PROVIDED RECORDS
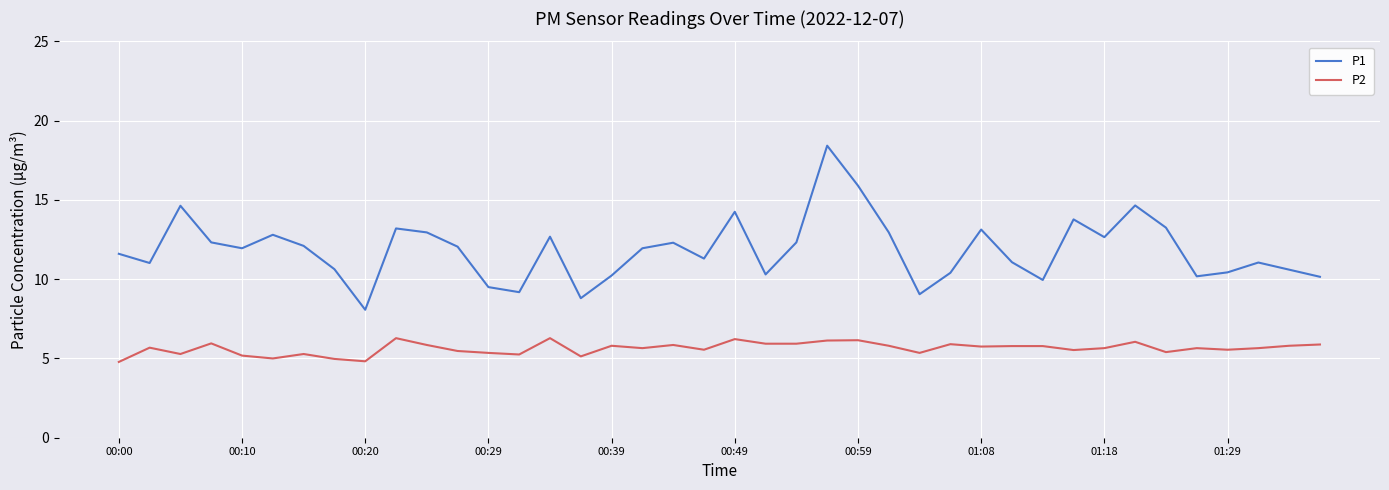

Is this an area chart (filled region under the line)?

No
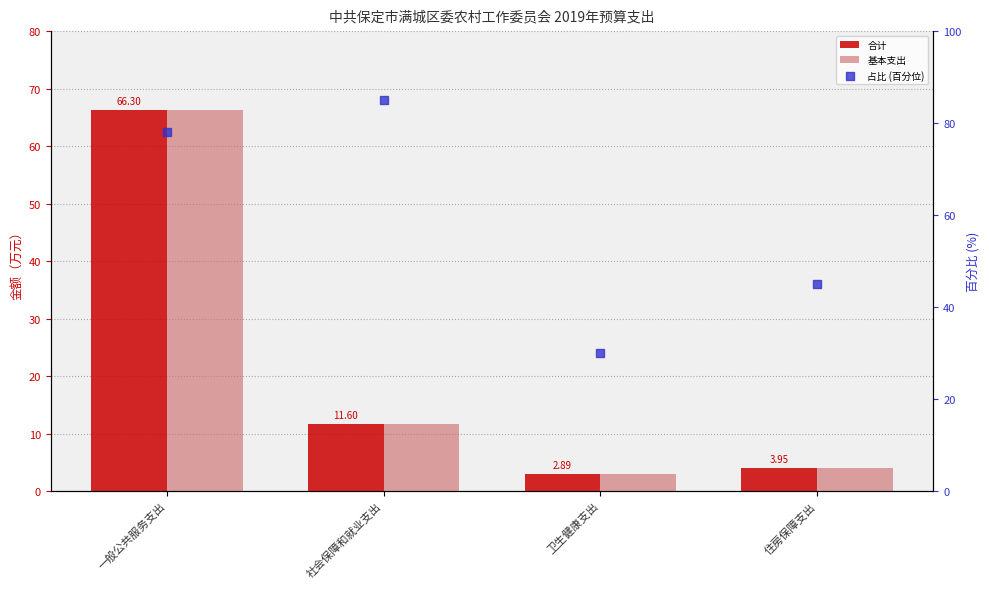

Which series has the largest Y range (max minus min)?

合计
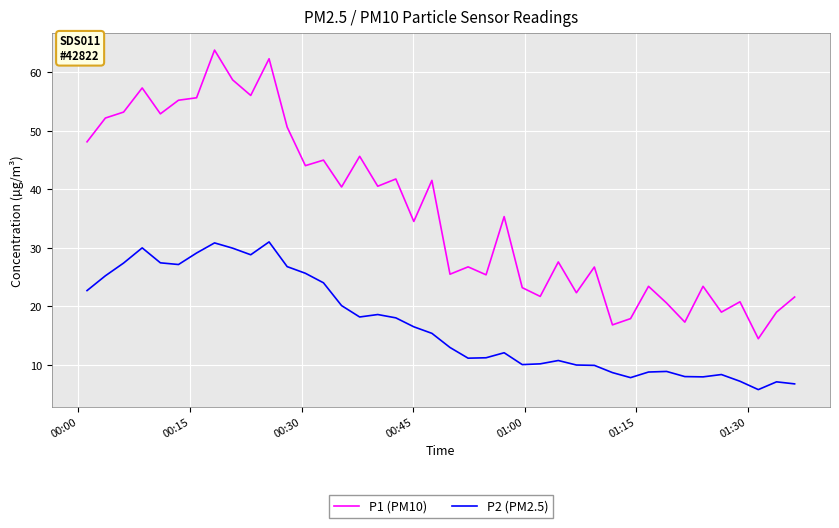

Which series has the largest range (max minus min)?

P1 (PM10)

YOUR GOAL
Please repeat the part of the records that opens with the line containing "Which series has the largest range" and closes at the end of the records, swapping "largest" for "greatest" and keeping everything else the same.

OUTPUT OF THE TASK
Which series has the greatest range (max minus min)?

P1 (PM10)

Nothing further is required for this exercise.